JOB ITEM. Every entry below should be transcribed exactly; pictures stay out of the copy.

SOURCE DATA.
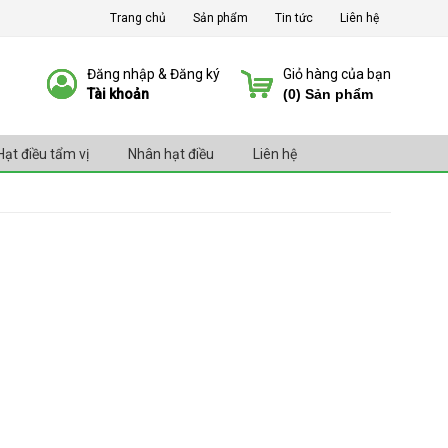
Trang chủ
Sản phẩm
Tin tức
Liên hệ
Đăng nhập & Đăng ký
Giỏ hàng của bạn
Tài khoản
(
0
) Sản phẩm
Hạt điều tẩm vị
Nhân hạt điều
Liên hệ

OUTPUT OF THE EXERCISE.
Trang chủ
Sản phẩm
Tin tức
Liên hệ
Đăng nhập & Đăng ký
Giỏ hàng của bạn
Tài khoản
(
0
) Sản phẩm
Hạt điều tẩm vị
Nhân hạt điều
Liên hệ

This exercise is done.